[Collected data entries]
::::::::

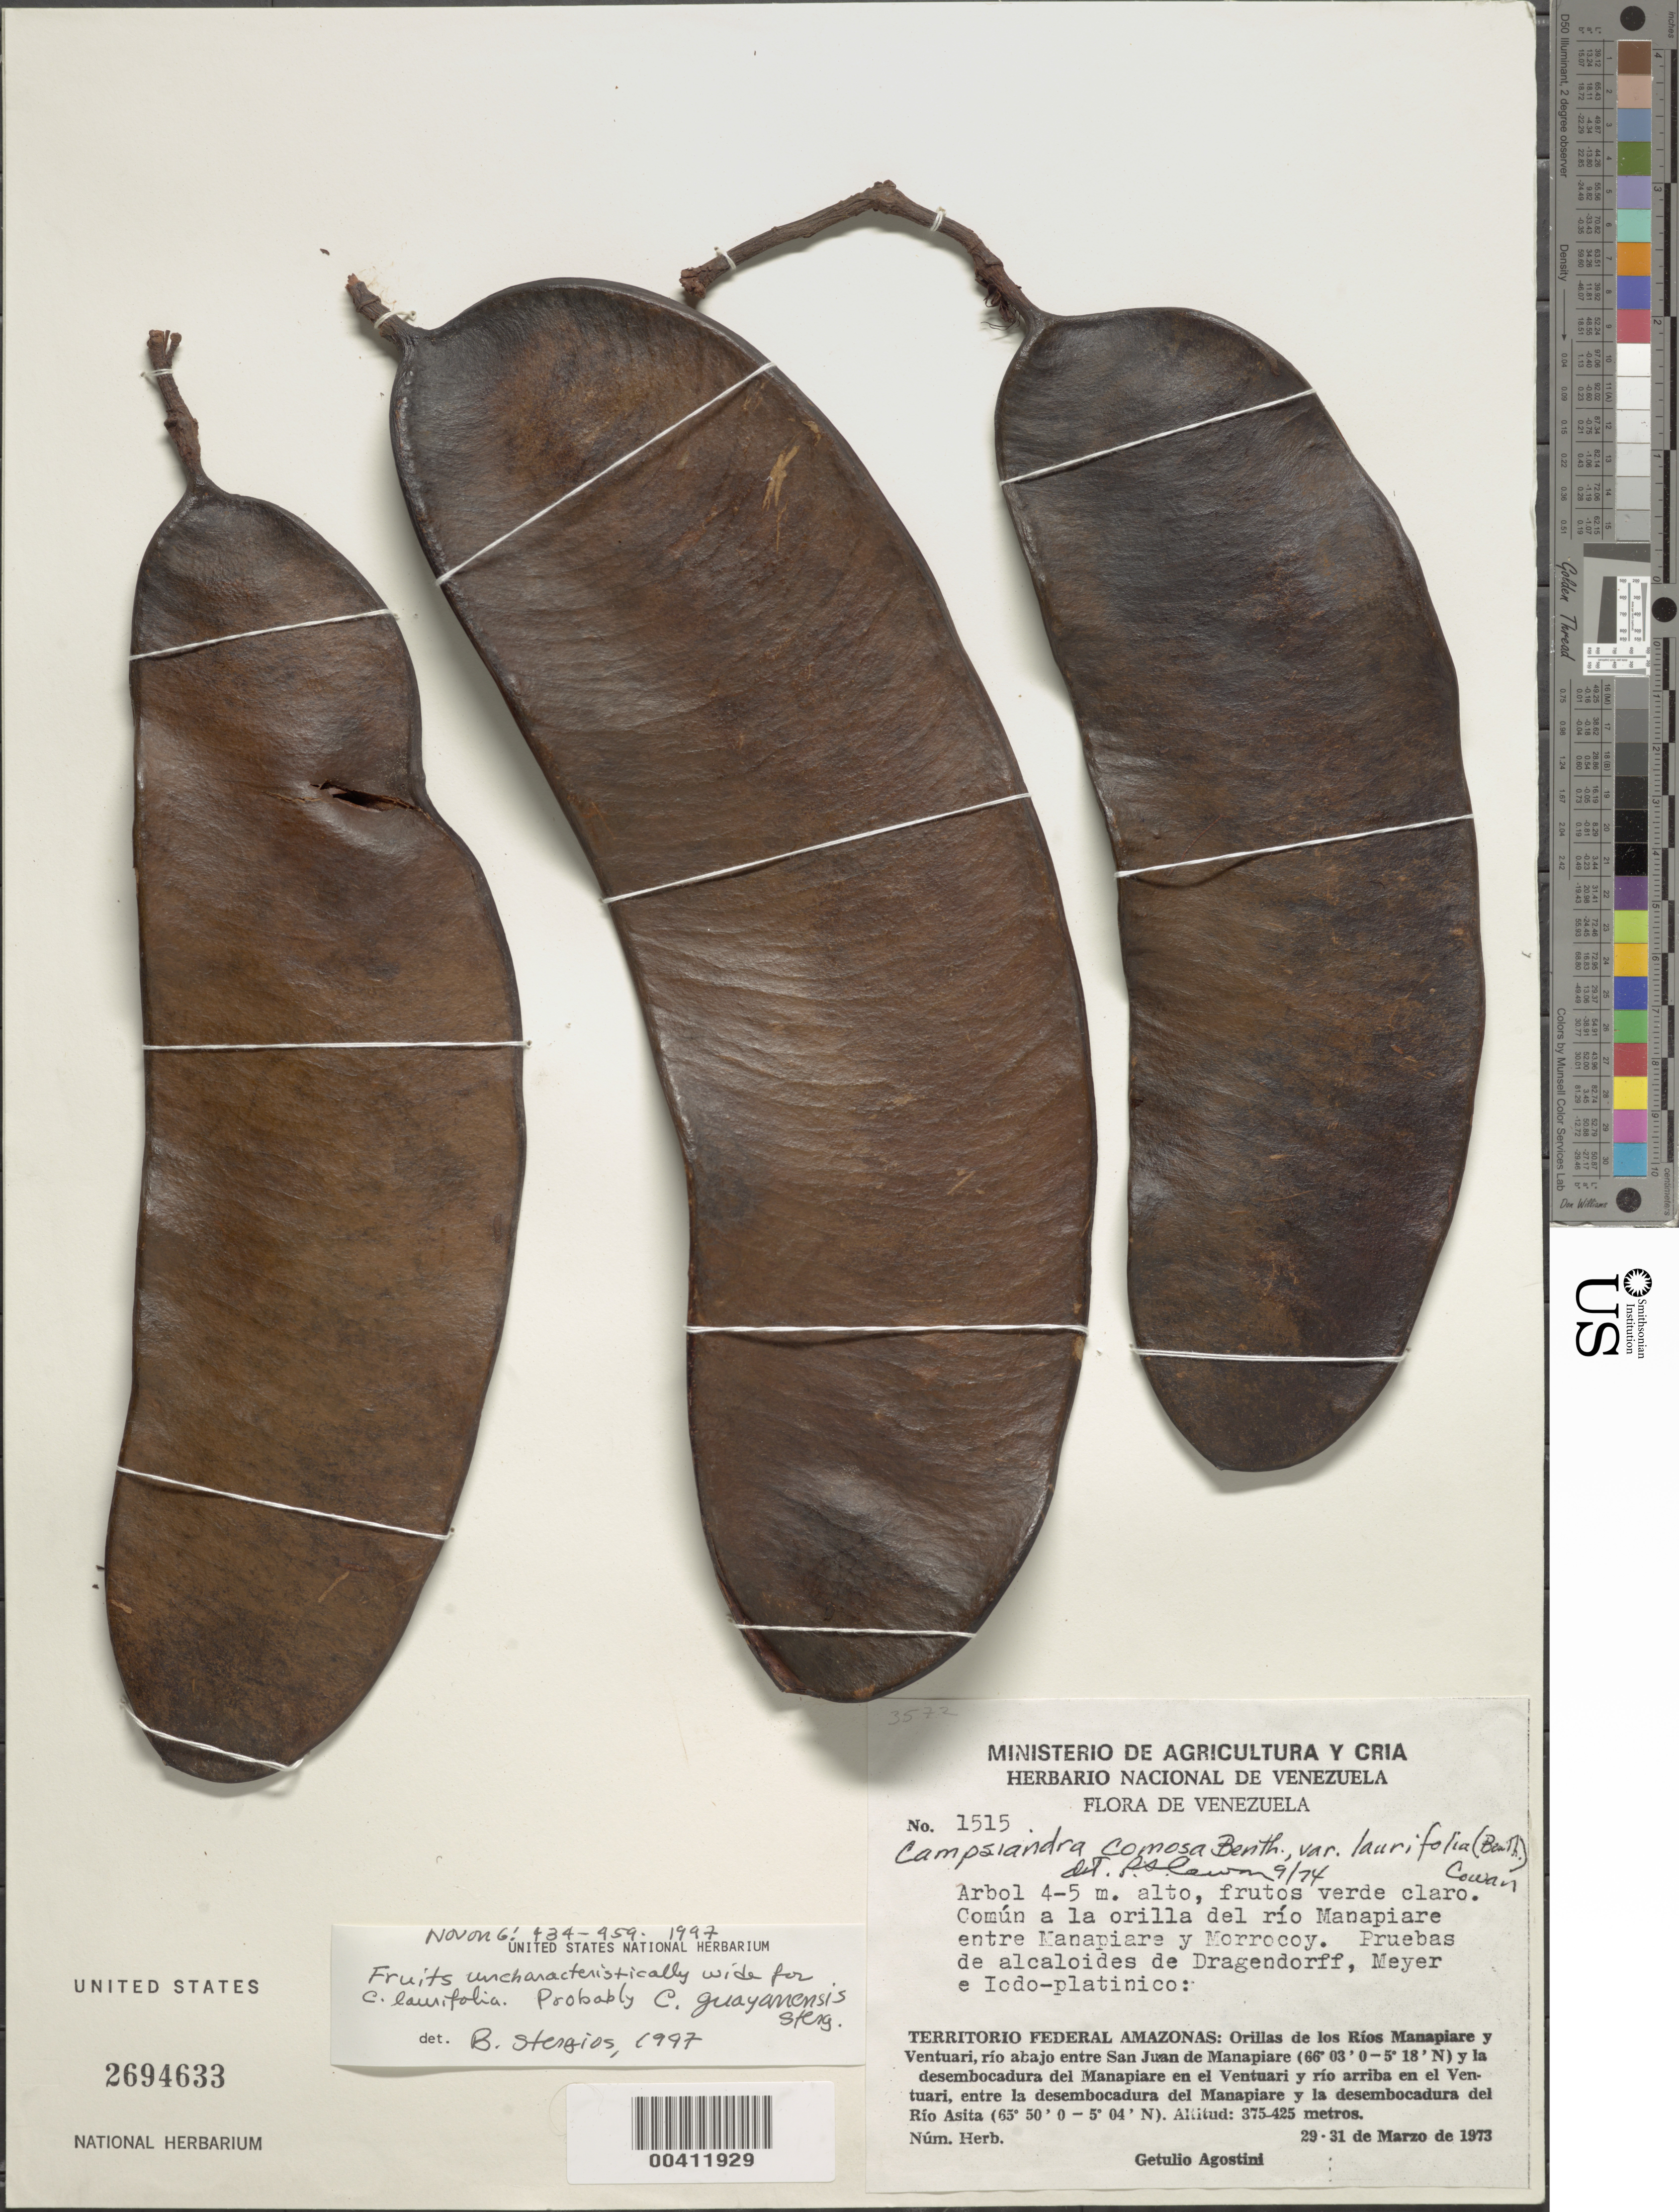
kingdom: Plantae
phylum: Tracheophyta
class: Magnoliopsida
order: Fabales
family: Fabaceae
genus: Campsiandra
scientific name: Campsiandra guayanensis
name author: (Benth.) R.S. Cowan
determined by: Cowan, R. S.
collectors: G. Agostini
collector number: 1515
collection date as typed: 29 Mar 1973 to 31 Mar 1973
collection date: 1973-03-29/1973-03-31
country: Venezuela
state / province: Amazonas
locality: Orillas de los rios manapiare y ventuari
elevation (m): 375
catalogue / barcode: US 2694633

::::::::

TASK REQUIREMENTS: Set down the lines of every item word for word, without including the pictures.

RESULT:
kingdom: Plantae
phylum: Tracheophyta
class: Magnoliopsida
order: Fabales
family: Fabaceae
genus: Campsiandra
scientific name: Campsiandra guayanensis
name author: (Benth.) R.S. Cowan
determined by: Cowan, R. S.
collectors: G. Agostini
collector number: 1515
collection date as typed: 29 Mar 1973 to 31 Mar 1973
collection date: 1973-03-29/1973-03-31
country: Venezuela
state / province: Amazonas
locality: Orillas de los rios manapiare y ventuari
elevation (m): 375
catalogue / barcode: US 2694633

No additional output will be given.